Strokes are the fifth leading cause of death in the United States, so while they are clearly a very serious condition, statistics suggest that up to 80 percent of strokes are preventable. So how can you prevent a stroke, what are the signs of a stroke, and how are they treated? We answer all those questions in today’s blog.
Stroke Types and Symptoms
Strokes occur when there is an interruption of the blow flow to the brain. Sometimes a stroke is preceded by what is known as a transient ischemic attack (TIA), or a “mini stroke.” These involve the presence of minor issues suggestive of a stroke, but the symptoms typically disappear after a few hours. However, if you suspect you or someone you know has suffered a TIA, head to an emergency center because a full blown stroke could be on the way.
Strokes are typically classified into one of two groups. There are strokes caused by blockages and there are strokes caused by bleeding. Strokes that are caused by a blockage are called an ischemic stroke, and they occur when a clot gets stuck in an artery within the brain’s blood supply. This restricts oxygen and nutrients to the brain. This is by far the most common type of stoke, as the American Stroke Association says about 87 percent of strokes are of the ischemic variety.
A stroke caused by bleeding is rarer, and they can occur for a couple of different reasons. The two main reasons are due to a ruptured aneurysm (broken blood vessel) and severe trauma like what might be sustained during an automobile accident. Brain bleeding leads to swelling, and since there is only so much room to expand in the skull, compression of the brain can cause oxygen loss and motor movement difficulty.
Symptoms of a stroke include:
- Difficulty speaking/Slurred speech
- Paralysis of a leg, arm or part of the face
- Vision trouble
- Difficulty walking
- Drooping face
- Blown pupil
Time is critical when it comes to minimizing the effects of a stroke. According to the American Stroke Association, it is ideal to get the stroke patient to the hospital within three hours of the stroke. If the medical team believes you may be suffering from a stroke, they will put you through imaging testing to view the clot or bleeding site so that they can develop a plan to address the problem.

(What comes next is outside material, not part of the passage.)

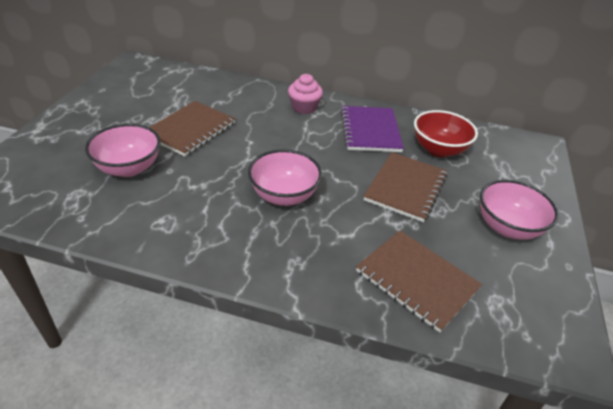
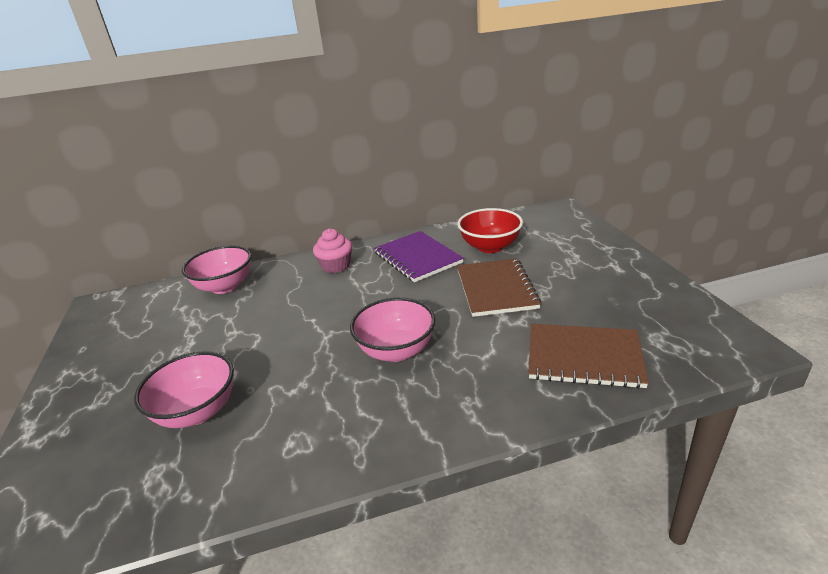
camera: 25 degrees left, 10 degrees down
(190, 130) = (235, 339): brown notebook -> none
(507, 227) = (603, 279): pink bowl -> pink bowl (225, 286)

Depending on how quick you get the the hospital and the severity of the stroke, doctors may be able to treat the issue with a combination of intravenous drugs that are designed to break up the clot. In other cases, doctors may be able to administer the medication directly to the brain through an artery to break up the clot.

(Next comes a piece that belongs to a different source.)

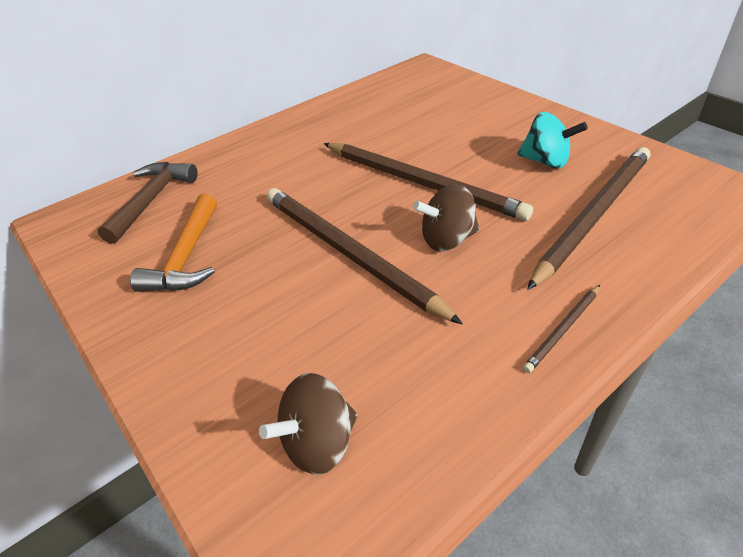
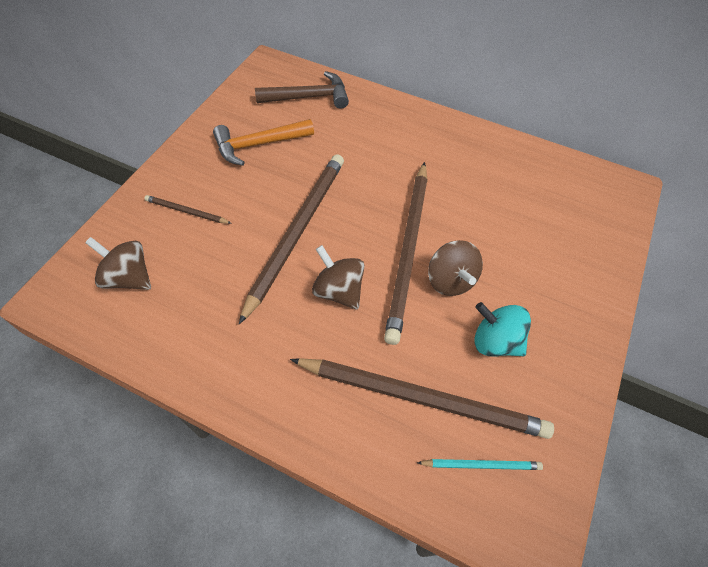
camera: 60 degrees right, 15 degrees up
(470, 168) = (450, 280): none -> brown spinning top
(546, 161) = (495, 341): turquoise spinning top -> turquoise spinning top turned 120 degrees clockwise
(563, 330) = (262, 395): brown pencil -> brown pencil (186, 211)
(667, 199) = (481, 465): none -> turquoise pencil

If clot dissolving medications won’t work, doctors may have to perform surgery to manually remove the clot. Once this is done, they may also perform other procedures to ensure that another clot doesn’t form. These procedures may include a carotid endarterectomy (arterial plague removal) or an angioplasty or stent (enlarging of the narrowed artery). If bleeding is causing the stroke, procedures may include intracranial bypass, coiling, stereotactic radiosurgery or surgical clipping.
Your surgeon can walk you or your family through your specific operation, and how to best recover after surgery.